INFORMATION SUPPLIED —
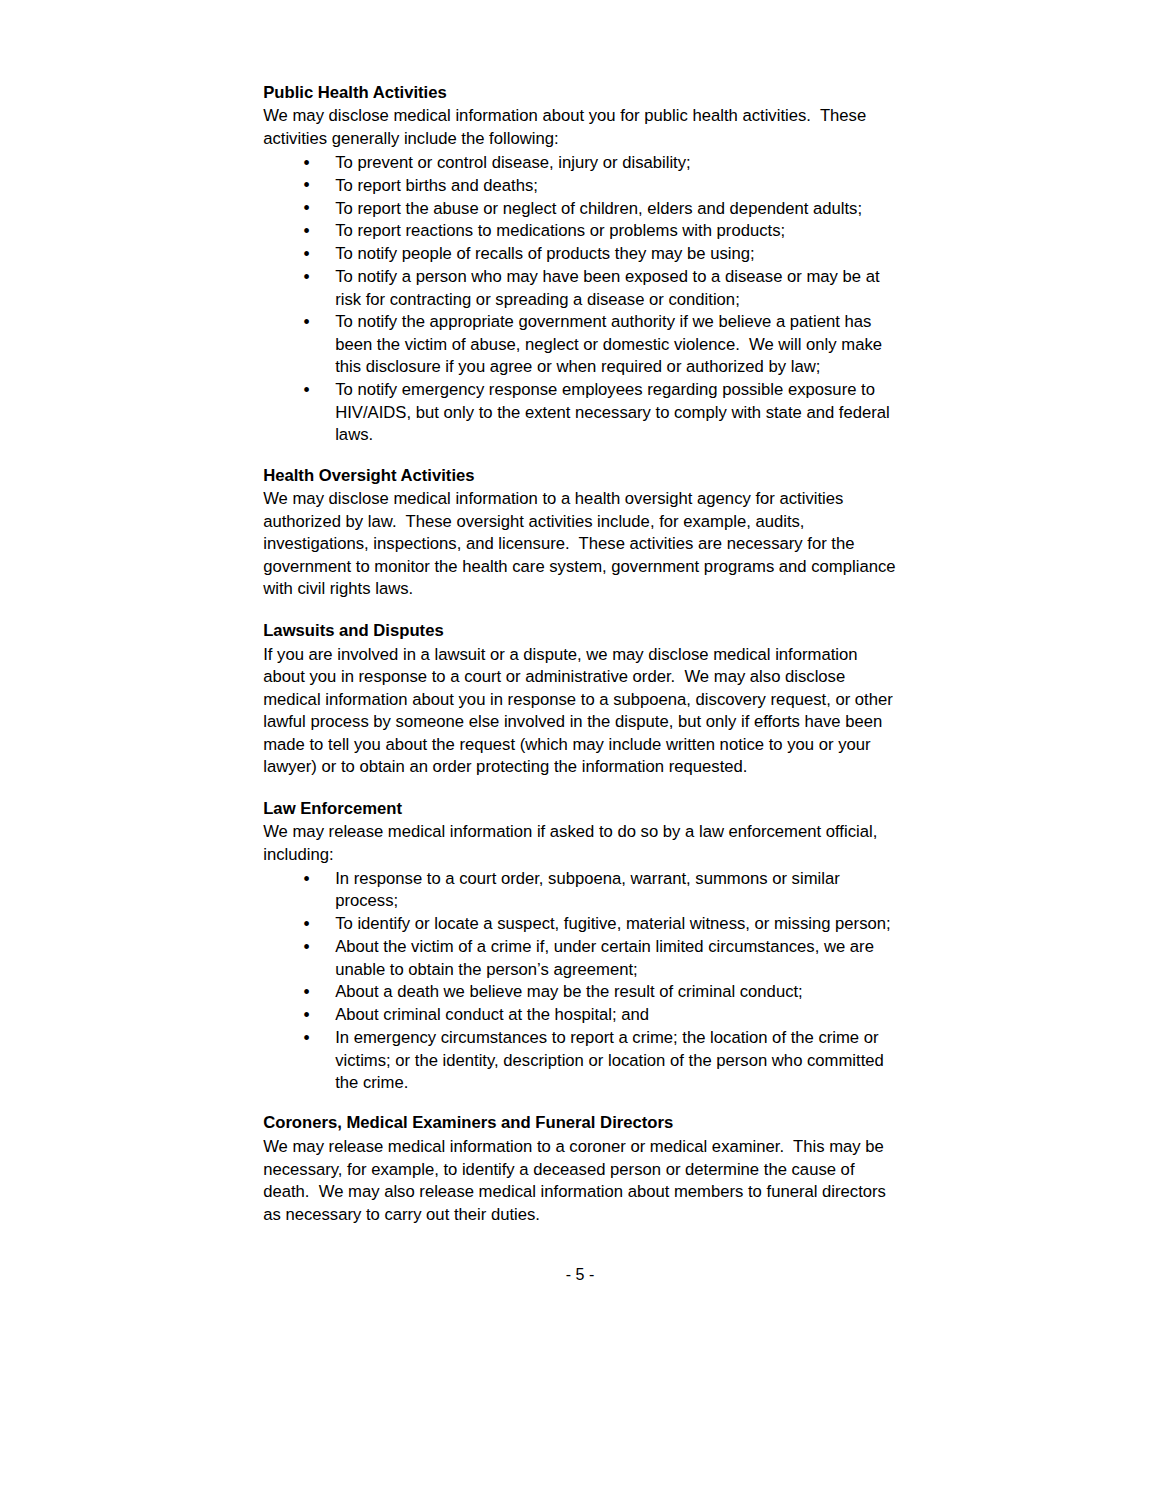Public Health Activities
We may disclose medical information about you for public health activities. These activities generally include the following:
To prevent or control disease, injury or disability;
To report births and deaths;
To report the abuse or neglect of children, elders and dependent adults;
To report reactions to medications or problems with products;
To notify people of recalls of products they may be using;
To notify a person who may have been exposed to a disease or may be at risk for contracting or spreading a disease or condition;
To notify the appropriate government authority if we believe a patient has been the victim of abuse, neglect or domestic violence. We will only make this disclosure if you agree or when required or authorized by law;
To notify emergency response employees regarding possible exposure to HIV/AIDS, but only to the extent necessary to comply with state and federal laws.
Health Oversight Activities
We may disclose medical information to a health oversight agency for activities authorized by law. These oversight activities include, for example, audits, investigations, inspections, and licensure. These activities are necessary for the government to monitor the health care system, government programs and compliance with civil rights laws.
Lawsuits and Disputes
If you are involved in a lawsuit or a dispute, we may disclose medical information about you in response to a court or administrative order. We may also disclose medical information about you in response to a subpoena, discovery request, or other lawful process by someone else involved in the dispute, but only if efforts have been made to tell you about the request (which may include written notice to you or your lawyer) or to obtain an order protecting the information requested.
Law Enforcement
We may release medical information if asked to do so by a law enforcement official, including:
In response to a court order, subpoena, warrant, summons or similar process;
To identify or locate a suspect, fugitive, material witness, or missing person;
About the victim of a crime if, under certain limited circumstances, we are unable to obtain the person’s agreement;
About a death we believe may be the result of criminal conduct;
About criminal conduct at the hospital; and
In emergency circumstances to report a crime; the location of the crime or victims; or the identity, description or location of the person who committed the crime.
Coroners, Medical Examiners and Funeral Directors
We may release medical information to a coroner or medical examiner. This may be necessary, for example, to identify a deceased person or determine the cause of death. We may also release medical information about members to funeral directors as necessary to carry out their duties.
- 5 -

TASK PROMPT —
In the copy, no picture may appear; the records themselves must be output exactly.

FINISHED EXERCISE —
Public Health Activities
We may disclose medical information about you for public health activities. These activities generally include the following:
To prevent or control disease, injury or disability;
To report births and deaths;
To report the abuse or neglect of children, elders and dependent adults;
To report reactions to medications or problems with products;
To notify people of recalls of products they may be using;
To notify a person who may have been exposed to a disease or may be at risk for contracting or spreading a disease or condition;
To notify the appropriate government authority if we believe a patient has been the victim of abuse, neglect or domestic violence. We will only make this disclosure if you agree or when required or authorized by law;
To notify emergency response employees regarding possible exposure to HIV/AIDS, but only to the extent necessary to comply with state and federal laws.
Health Oversight Activities
We may disclose medical information to a health oversight agency for activities authorized by law. These oversight activities include, for example, audits, investigations, inspections, and licensure. These activities are necessary for the government to monitor the health care system, government programs and compliance with civil rights laws.
Lawsuits and Disputes
If you are involved in a lawsuit or a dispute, we may disclose medical information about you in response to a court or administrative order. We may also disclose medical information about you in response to a subpoena, discovery request, or other lawful process by someone else involved in the dispute, but only if efforts have been made to tell you about the request (which may include written notice to you or your lawyer) or to obtain an order protecting the information requested.
Law Enforcement
We may release medical information if asked to do so by a law enforcement official, including:
In response to a court order, subpoena, warrant, summons or similar process;
To identify or locate a suspect, fugitive, material witness, or missing person;
About the victim of a crime if, under certain limited circumstances, we are unable to obtain the person’s agreement;
About a death we believe may be the result of criminal conduct;
About criminal conduct at the hospital; and
In emergency circumstances to report a crime; the location of the crime or victims; or the identity, description or location of the person who committed the crime.
Coroners, Medical Examiners and Funeral Directors
We may release medical information to a coroner or medical examiner. This may be necessary, for example, to identify a deceased person or determine the cause of death. We may also release medical information about members to funeral directors as necessary to carry out their duties.
- 5 -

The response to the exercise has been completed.